# What you need to do
**a)** Does the driverless truck article below support each of these statements? (i) The Pod has a space for a driver. (ii) The public road pilot takes place near a GE Appliances plant east of Memphis. (iii) Falck says the Pod's autonomous technology is suited to complex urban driving.
**b)** Duplicate the passage of the driverless truck article below, starting at "The Einride autonomous" and ending at "control if necessary.".

# Text to read

%%

Within weeks driverless electric freight transport trucks may be traveling on public roads in western Tennessee—the first time such a vehicle has been granted permission to do so in the U.S. This latest development in the logistics industry comes after Swedish freight technology company Einride was granted a permit by the National Highway Traffic Safety Administration for a public road pilot project.
The Einride autonomous electric transport (AET) called a Pod, operates without a driver and does not even have a space for one. It is monitored by a specially-trained remote driver who can take control if necessary.
The public road pilot is being run in conjunction with Einride client GE Appliances, a Haier company. Pods will operate on public roads in mixed traffic near GE Appliances’s Tennessee plant east of Memphis, performing a number of tasks including movement of goods and coordinating with teams at various warehouses for loading and unloading.
“We are creating a more sustainable and efficient supply chain through increased electrification and automation in our manufacturing and distribution operations,” said Bill Good, Vice President of Supply Chain for GE Appliances. “We’ve appreciated working with Einride in demonstrating how their Pod technology can help us accelerate achievement of that goal.”
Einride founder and CEO Robert Falck tells Forbes.com the Pod’s autonomous technology still is not suitable for complex, urban driving in environments with lots of people and traffic, but it’s just right for suiting the needs of the growing logistics industry.
“The uniqueness of what we do is you have a strong business case for application of both autonomous and electric and that’s what’s driving it,” said Falck in an interview. “The real benefits for our clients is it’s cost competitive and for truck drivers it’s better pay and much safer work and on top of that we have the environment of the benefits of electric.”
Indeed, one of Einride’s core values is reducing harmful emissions by promoting the use of its electric trucks while looking at autonomy as simply a better way to do business.
“It’s how the future of transport will look like,” declared Falck. “We’re not going electric because of electric, we’re going electric because it’s the best business case. We’re going autonomous because it’s enabling a new way of thinking about transport. We bring it all together in one solution.”

%%

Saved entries
%%

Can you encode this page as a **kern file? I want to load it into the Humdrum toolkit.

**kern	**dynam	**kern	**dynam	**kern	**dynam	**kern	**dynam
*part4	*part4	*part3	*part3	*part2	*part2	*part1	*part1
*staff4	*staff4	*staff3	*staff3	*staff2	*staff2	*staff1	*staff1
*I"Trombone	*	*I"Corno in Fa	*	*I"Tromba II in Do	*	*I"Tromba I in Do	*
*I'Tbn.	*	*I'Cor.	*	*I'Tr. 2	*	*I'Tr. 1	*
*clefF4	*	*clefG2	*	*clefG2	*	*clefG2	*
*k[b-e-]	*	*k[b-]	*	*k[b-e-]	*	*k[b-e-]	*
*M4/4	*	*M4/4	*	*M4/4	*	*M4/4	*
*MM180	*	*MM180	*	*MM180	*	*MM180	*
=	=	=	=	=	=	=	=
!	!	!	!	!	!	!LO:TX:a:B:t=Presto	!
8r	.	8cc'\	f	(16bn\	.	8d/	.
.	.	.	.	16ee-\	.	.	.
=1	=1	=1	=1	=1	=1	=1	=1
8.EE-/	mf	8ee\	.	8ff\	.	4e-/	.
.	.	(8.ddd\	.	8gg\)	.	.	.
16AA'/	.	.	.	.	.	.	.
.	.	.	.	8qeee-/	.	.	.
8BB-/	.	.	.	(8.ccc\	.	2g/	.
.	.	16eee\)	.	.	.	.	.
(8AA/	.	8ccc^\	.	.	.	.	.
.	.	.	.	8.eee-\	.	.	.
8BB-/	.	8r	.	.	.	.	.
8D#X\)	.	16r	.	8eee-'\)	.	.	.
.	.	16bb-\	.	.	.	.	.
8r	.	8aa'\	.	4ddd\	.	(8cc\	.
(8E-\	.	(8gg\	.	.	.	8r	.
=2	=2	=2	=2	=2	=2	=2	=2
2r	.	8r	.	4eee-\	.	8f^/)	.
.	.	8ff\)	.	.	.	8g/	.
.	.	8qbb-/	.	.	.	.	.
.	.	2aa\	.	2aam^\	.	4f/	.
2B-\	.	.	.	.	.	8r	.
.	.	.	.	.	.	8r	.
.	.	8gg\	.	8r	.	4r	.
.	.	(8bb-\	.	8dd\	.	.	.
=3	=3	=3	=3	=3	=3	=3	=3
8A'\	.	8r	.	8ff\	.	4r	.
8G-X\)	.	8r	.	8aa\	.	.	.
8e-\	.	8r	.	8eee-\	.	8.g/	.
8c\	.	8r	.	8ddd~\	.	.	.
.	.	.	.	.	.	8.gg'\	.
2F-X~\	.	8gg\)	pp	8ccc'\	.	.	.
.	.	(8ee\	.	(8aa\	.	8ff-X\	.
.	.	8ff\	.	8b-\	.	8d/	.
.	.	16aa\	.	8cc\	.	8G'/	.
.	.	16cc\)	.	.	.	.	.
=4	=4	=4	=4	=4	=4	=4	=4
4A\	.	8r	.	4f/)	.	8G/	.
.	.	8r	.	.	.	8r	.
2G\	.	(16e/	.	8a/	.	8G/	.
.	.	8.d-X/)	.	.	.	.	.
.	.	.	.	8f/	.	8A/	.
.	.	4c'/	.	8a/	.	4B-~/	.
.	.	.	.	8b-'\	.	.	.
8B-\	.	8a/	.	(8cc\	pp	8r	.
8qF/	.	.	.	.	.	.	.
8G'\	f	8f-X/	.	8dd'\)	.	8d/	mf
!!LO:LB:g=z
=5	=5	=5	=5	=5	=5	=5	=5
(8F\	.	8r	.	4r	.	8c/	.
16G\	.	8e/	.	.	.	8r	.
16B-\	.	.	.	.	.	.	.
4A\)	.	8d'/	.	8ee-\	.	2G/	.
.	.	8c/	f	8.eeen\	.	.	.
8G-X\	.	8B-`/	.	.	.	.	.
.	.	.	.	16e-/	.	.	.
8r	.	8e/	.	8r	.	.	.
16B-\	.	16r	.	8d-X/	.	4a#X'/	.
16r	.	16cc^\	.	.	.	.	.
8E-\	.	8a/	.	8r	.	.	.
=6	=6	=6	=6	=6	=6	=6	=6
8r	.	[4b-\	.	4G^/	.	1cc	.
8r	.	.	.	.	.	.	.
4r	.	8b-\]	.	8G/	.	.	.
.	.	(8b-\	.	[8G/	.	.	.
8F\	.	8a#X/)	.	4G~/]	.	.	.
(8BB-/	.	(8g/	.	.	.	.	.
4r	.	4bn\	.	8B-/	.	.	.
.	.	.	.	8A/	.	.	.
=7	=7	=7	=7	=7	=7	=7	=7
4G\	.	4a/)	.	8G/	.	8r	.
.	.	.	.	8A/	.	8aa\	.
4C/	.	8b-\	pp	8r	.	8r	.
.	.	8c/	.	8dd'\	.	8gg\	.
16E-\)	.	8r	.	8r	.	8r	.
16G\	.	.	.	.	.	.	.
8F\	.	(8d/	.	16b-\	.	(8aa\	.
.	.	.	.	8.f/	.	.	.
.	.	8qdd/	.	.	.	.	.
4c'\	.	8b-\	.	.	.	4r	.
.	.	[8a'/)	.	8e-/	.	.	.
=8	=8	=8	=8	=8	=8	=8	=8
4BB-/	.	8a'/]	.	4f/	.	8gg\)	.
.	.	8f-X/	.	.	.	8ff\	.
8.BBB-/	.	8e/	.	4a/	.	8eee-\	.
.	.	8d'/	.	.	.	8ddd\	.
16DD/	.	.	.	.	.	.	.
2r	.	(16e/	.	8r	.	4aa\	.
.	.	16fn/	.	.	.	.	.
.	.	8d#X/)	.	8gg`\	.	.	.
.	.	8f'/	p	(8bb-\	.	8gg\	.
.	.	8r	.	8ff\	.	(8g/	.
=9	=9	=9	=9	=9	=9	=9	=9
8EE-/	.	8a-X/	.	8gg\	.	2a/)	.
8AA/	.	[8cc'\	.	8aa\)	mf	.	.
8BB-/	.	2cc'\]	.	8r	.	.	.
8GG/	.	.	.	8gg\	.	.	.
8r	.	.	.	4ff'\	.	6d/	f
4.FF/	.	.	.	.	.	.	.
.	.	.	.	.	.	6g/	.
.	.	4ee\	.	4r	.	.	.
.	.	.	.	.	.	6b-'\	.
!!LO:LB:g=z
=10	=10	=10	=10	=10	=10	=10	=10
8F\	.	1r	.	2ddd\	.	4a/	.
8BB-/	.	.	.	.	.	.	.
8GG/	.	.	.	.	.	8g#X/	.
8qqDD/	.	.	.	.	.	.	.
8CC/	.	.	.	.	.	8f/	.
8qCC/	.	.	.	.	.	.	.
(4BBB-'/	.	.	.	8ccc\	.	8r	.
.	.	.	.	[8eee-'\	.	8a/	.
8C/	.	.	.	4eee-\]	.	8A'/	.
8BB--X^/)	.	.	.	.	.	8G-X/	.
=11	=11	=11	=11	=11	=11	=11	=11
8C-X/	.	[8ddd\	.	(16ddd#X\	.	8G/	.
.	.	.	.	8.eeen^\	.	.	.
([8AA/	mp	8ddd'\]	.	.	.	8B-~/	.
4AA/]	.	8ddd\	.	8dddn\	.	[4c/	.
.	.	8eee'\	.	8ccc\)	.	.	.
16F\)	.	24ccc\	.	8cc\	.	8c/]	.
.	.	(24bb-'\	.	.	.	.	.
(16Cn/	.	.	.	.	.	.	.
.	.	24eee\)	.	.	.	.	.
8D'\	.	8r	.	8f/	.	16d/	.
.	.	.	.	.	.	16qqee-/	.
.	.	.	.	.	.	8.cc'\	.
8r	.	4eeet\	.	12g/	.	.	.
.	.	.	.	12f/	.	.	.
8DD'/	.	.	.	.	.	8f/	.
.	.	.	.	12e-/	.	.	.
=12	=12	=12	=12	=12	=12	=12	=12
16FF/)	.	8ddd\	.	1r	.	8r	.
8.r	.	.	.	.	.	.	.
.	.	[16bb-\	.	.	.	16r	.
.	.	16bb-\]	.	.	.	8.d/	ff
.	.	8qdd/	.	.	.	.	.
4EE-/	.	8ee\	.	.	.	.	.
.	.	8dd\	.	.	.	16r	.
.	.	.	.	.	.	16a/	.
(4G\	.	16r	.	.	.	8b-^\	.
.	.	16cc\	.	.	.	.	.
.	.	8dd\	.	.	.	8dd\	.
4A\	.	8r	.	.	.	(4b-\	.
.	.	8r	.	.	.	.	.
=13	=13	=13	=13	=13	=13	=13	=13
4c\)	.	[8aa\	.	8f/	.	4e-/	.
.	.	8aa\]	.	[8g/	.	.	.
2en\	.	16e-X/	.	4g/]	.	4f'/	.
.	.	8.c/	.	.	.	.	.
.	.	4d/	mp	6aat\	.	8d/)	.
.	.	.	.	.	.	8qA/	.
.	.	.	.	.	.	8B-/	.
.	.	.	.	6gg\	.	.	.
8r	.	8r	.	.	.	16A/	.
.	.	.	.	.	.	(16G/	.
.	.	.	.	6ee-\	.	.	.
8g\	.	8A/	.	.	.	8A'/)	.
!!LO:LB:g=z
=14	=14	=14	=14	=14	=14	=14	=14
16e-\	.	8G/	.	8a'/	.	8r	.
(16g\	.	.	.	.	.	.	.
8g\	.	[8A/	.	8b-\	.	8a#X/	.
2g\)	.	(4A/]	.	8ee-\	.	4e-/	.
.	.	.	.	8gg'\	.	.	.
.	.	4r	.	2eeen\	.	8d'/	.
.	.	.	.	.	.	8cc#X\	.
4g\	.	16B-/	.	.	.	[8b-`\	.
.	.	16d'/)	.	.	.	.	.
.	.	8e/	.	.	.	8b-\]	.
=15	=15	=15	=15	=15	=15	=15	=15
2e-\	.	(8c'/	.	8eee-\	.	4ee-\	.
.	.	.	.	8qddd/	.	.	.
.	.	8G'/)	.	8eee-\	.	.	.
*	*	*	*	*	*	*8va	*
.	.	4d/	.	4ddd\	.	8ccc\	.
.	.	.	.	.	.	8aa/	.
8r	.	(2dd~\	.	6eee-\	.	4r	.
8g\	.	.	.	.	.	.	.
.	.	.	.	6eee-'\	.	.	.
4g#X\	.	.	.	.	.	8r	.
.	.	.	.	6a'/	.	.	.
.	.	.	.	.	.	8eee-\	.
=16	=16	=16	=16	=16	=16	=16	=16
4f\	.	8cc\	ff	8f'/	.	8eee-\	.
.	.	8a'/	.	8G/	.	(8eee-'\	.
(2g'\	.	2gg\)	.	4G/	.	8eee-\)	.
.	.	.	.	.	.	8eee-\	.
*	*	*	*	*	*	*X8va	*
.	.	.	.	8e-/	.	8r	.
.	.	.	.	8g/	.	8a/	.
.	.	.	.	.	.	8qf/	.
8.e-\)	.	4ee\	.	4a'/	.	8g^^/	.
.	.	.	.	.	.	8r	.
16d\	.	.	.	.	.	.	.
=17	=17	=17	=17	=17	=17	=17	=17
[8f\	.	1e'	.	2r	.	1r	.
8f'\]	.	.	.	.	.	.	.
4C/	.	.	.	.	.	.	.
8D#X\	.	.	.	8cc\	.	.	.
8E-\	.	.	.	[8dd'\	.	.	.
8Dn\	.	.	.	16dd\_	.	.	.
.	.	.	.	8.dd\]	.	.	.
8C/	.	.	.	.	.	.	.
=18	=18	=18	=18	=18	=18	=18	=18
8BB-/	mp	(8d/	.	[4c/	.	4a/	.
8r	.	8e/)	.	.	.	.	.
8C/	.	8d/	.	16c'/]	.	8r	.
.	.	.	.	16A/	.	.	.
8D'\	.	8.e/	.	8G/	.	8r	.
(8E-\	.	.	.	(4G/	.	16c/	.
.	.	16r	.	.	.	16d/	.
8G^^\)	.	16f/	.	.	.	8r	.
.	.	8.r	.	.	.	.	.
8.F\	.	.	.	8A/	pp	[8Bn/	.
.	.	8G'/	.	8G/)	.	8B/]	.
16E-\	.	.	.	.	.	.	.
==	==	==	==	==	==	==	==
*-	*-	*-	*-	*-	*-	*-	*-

%%

# Results of the tasks
**a)**
(i) No: "does not even have a space for one"
(ii) Yes: "near GE Appliances’s Tennessee plant east of Memphis"
(iii) No: "still is not suitable for complex, urban driving"

**b)**
The Einride autonomous electric transport (AET) called a Pod, operates without a driver and does not even have a space for one. It is monitored by a specially-trained remote driver who can take control if necessary.